- Instrução de trabalho 1:
Reproduza, sem qualquer alteração, o trecho do texto sobre a contestação que vai desde "Na contestação, o" até "que com esta.".
- Instrução de trabalho 2:
Prossiga o texto sobre a contestação a partir do ponto em que termina.
───── Texto extraído ─────
Na contestação, o réu conclui no sentido da improcedência da acção, alegando, em resumo, sobre a matéria aqui em questão, que os contratos em apreço devem ser analisados na perspectiva da locação financeira e não da locação civil, por existirem maiores semelhanças com aquela do que com esta.

No que toca à distribuição do risco, a ré refere que as aludidas cláusulas não assumem a natureza de cláusula penal, não tendo de observar o regime da locação, sendo certo que o convencionado mais não é do que uma forma de distribuir o risco, fazendo-o recair sobre o locatário, para o responsabilizar pelo bem, cabendo a este, aliás, o direito de receber o valor da indemnização a ser paga pelo seguro.
───── Informação fornecida ─────
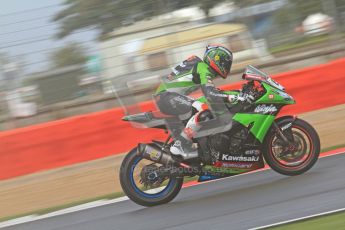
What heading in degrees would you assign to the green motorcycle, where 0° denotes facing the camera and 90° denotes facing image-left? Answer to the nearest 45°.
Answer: approximately 270°
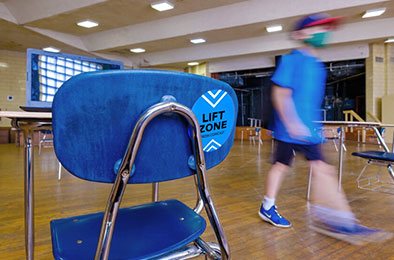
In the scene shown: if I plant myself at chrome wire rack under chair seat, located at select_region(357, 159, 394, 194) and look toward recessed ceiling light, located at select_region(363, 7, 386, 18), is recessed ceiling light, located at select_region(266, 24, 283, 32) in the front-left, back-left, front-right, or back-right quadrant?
front-left

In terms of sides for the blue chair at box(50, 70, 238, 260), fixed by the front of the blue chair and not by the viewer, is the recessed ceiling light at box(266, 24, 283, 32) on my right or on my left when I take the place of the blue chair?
on my right

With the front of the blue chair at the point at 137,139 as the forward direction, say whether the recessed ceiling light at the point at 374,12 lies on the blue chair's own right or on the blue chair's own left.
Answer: on the blue chair's own right

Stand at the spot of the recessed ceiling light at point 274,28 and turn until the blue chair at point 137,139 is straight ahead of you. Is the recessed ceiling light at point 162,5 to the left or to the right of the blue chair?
right

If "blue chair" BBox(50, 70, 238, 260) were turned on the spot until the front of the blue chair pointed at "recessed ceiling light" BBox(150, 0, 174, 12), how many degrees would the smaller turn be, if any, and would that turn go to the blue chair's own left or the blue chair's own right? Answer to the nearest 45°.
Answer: approximately 45° to the blue chair's own right

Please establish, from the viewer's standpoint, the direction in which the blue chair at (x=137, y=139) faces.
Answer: facing away from the viewer and to the left of the viewer
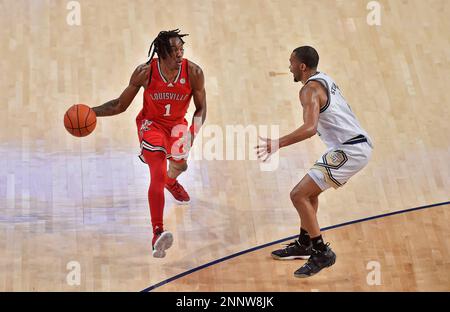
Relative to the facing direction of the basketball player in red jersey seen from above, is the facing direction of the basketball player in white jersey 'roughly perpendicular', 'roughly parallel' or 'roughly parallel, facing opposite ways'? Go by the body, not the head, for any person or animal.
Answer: roughly perpendicular

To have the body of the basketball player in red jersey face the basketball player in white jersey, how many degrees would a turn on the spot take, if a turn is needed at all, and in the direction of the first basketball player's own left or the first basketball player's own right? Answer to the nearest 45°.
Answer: approximately 90° to the first basketball player's own left

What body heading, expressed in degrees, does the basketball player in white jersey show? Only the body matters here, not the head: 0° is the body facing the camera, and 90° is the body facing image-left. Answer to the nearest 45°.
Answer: approximately 90°

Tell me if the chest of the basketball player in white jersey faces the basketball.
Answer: yes

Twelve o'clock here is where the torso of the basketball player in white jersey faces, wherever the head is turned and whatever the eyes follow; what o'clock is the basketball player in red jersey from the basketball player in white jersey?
The basketball player in red jersey is roughly at 12 o'clock from the basketball player in white jersey.

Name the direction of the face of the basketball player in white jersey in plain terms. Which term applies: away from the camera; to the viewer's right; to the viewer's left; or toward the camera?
to the viewer's left
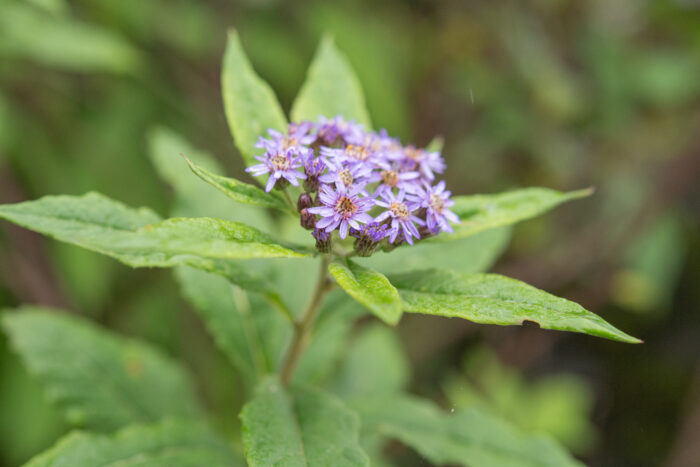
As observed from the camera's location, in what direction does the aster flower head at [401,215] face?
facing the viewer
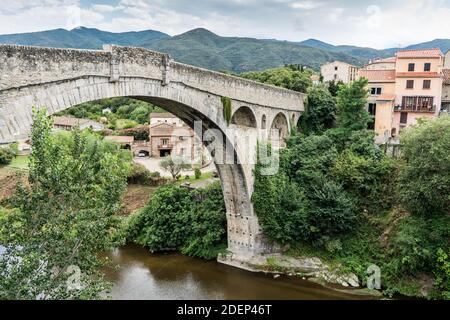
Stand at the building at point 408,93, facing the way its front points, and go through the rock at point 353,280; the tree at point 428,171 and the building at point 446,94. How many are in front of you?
2

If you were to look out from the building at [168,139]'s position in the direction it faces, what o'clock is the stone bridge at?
The stone bridge is roughly at 12 o'clock from the building.

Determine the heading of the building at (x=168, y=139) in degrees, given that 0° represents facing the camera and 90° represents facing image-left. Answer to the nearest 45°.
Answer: approximately 0°

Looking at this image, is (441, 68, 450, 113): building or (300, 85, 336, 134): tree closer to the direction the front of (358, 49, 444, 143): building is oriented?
the tree

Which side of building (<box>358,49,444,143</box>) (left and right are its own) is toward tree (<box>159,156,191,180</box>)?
right

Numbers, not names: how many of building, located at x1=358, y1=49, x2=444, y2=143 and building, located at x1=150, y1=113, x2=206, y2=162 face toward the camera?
2

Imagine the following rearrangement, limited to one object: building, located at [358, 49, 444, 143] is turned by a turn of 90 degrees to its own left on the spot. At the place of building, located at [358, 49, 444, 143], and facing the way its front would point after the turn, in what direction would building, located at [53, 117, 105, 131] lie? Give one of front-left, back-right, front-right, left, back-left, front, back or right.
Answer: back

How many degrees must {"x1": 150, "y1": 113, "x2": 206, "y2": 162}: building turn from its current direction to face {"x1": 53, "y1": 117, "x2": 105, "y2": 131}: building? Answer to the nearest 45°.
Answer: approximately 135° to its right

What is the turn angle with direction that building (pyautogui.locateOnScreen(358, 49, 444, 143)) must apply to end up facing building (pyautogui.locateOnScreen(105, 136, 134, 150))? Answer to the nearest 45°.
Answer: approximately 90° to its right

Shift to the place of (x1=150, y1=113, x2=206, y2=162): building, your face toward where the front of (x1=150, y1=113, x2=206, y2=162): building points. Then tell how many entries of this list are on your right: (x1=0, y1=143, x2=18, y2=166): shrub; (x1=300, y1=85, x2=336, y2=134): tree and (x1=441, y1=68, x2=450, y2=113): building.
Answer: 1
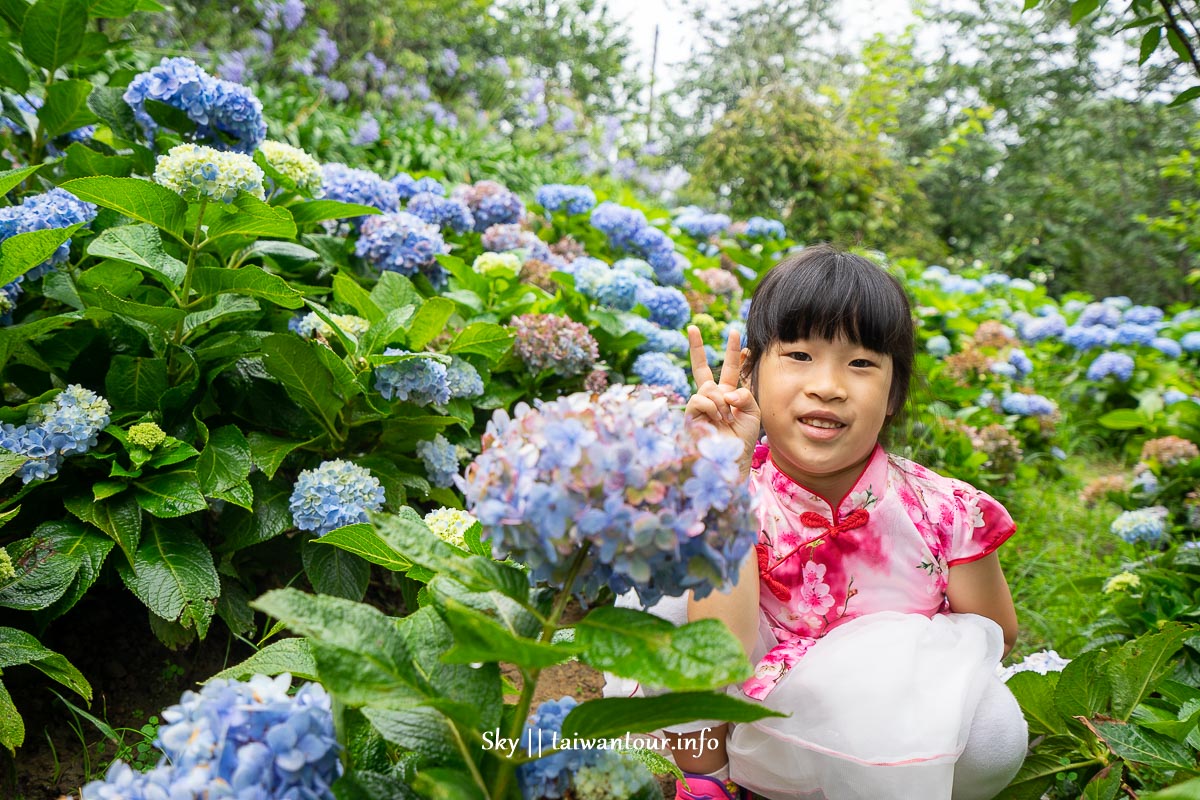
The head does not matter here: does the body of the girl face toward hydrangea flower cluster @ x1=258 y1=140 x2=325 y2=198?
no

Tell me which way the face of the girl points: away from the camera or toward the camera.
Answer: toward the camera

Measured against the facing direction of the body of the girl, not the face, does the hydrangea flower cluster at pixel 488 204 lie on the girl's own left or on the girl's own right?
on the girl's own right

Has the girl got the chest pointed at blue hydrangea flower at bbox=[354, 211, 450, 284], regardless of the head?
no

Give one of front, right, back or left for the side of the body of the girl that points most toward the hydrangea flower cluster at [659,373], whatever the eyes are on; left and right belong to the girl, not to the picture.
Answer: back

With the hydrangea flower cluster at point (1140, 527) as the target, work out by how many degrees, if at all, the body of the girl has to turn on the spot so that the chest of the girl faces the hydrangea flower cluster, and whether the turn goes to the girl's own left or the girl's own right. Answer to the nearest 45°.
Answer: approximately 180°

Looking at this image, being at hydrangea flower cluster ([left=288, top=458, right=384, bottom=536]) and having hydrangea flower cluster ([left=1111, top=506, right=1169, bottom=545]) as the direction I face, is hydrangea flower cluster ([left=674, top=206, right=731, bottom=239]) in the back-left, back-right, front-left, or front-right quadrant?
front-left

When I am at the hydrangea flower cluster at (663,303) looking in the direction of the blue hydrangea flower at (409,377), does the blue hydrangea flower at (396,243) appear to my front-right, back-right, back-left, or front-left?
front-right

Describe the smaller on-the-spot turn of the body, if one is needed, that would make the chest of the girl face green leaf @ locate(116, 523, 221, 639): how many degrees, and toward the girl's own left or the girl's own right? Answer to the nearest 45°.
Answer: approximately 45° to the girl's own right

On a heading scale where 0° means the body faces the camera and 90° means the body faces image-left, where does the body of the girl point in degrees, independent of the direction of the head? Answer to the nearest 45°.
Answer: approximately 45°

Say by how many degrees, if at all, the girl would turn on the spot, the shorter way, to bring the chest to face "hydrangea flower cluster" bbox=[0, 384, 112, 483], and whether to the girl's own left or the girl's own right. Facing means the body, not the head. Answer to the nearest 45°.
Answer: approximately 45° to the girl's own right
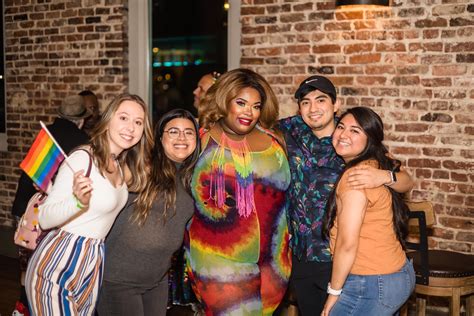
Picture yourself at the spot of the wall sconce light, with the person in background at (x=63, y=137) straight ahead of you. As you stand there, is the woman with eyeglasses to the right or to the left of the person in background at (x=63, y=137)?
left

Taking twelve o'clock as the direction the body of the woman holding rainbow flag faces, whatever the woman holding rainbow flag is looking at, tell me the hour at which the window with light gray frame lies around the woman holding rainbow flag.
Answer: The window with light gray frame is roughly at 8 o'clock from the woman holding rainbow flag.

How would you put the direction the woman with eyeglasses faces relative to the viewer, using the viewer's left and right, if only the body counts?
facing the viewer and to the right of the viewer

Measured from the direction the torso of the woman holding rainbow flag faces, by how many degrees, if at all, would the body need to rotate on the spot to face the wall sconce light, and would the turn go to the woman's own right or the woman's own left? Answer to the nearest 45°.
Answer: approximately 90° to the woman's own left

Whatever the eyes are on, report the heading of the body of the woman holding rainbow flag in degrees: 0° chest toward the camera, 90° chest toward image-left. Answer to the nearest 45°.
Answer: approximately 315°

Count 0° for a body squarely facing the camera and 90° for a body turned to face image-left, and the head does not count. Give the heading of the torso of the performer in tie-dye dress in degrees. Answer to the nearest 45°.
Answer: approximately 0°

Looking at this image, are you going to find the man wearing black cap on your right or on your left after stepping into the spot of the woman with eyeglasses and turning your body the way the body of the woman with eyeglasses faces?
on your left

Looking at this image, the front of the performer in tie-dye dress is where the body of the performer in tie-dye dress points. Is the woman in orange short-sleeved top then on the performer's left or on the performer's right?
on the performer's left
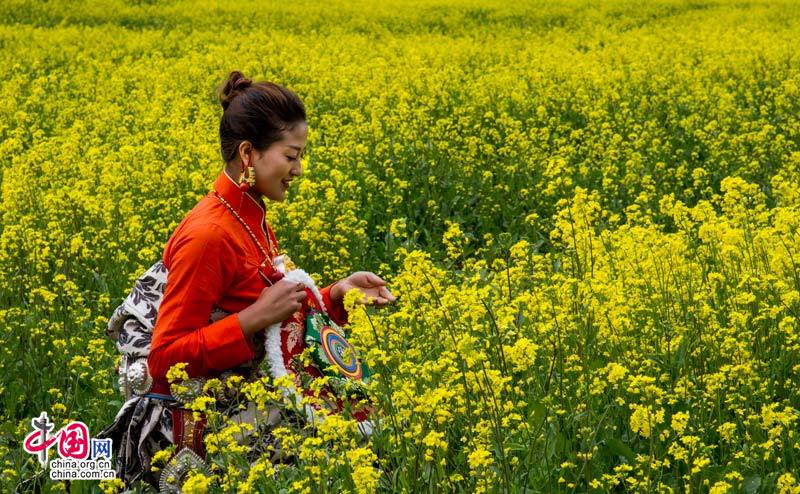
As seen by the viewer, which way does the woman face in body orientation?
to the viewer's right
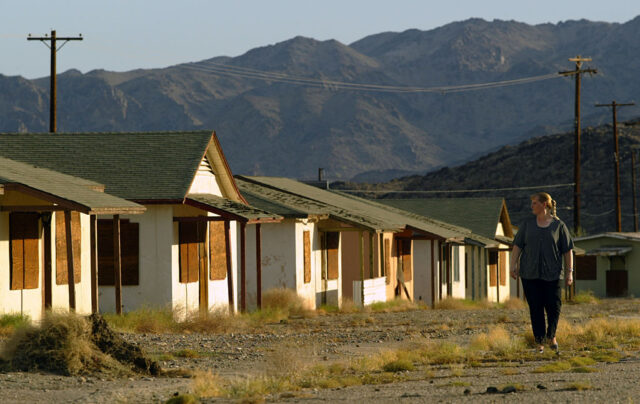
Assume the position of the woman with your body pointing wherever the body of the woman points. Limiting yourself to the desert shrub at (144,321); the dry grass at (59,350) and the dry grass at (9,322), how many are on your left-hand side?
0

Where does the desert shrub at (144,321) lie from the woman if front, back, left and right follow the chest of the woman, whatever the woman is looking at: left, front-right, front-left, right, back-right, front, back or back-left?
back-right

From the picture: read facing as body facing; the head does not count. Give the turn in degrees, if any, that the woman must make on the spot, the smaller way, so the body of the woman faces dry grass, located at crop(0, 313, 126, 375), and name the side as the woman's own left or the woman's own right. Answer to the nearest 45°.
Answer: approximately 90° to the woman's own right

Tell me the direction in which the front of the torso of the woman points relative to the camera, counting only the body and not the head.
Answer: toward the camera

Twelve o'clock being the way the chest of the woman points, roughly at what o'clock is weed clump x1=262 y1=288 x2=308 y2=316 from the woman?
The weed clump is roughly at 5 o'clock from the woman.

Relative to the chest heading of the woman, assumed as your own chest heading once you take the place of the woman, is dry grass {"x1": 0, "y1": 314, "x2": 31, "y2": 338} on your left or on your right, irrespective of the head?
on your right

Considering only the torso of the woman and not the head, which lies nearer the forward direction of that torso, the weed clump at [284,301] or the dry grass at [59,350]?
the dry grass
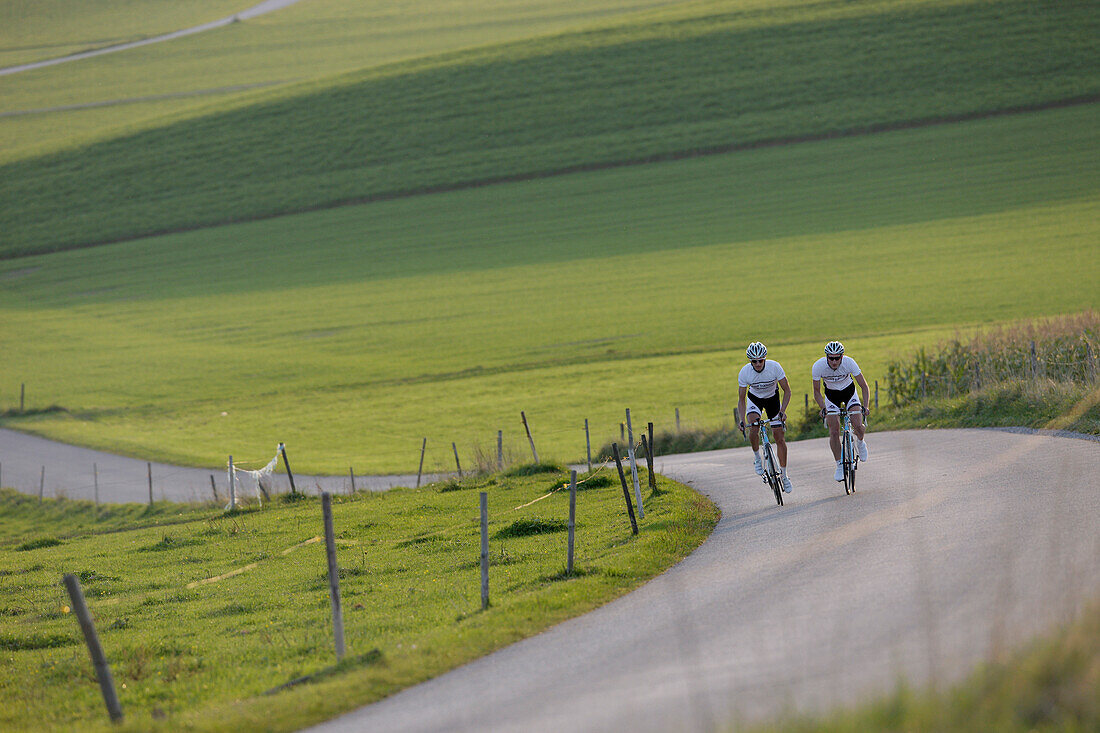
─────
- A sua resposta 1:
Na contestação, o réu conclui no sentido da improcedência da acção, alegando, em resumo, sobre a matéria aqui em questão, que os contratos em apreço devem ser analisados na perspectiva da locação financeira e não da locação civil, por existirem maiores semelhanças com aquela do que com esta.

- A sua resposta 2:
Decidindo sob a forma de saneador-sentença, o Tribunal de 1ª instância julgou a acção improcedente, neste particular, não declarando a nulidade da cláusula sétima, nºs 3, c), 4 e 5, das Condições Gerais do Contrato de Aluguer de Veículo sem Condutor.

Deste saneador-sentença, o autor interpôs recurso, tendo o Tribunal da Relação julgado procedente a apelação e, em consequência, revogou, na parte recorrida, aquela decisão, declarando a nulidade da cláusula 7.ª, n.ºs 3, c), 4 e 5 das Condições Gerais do Contrato de Aluguer de Veículo sem Condutor, condenando a ré a abster-se de utilizar a referida cláusula e com a extensão indicada nos contratos que, actualmente e no futuro, venha celebrar com os clientes, bem assim como a publicitar tal proibição, nos mesmos termos determinados na decisão de 1.ª instância, com comunicação ao Gabinete de Direito Europeu.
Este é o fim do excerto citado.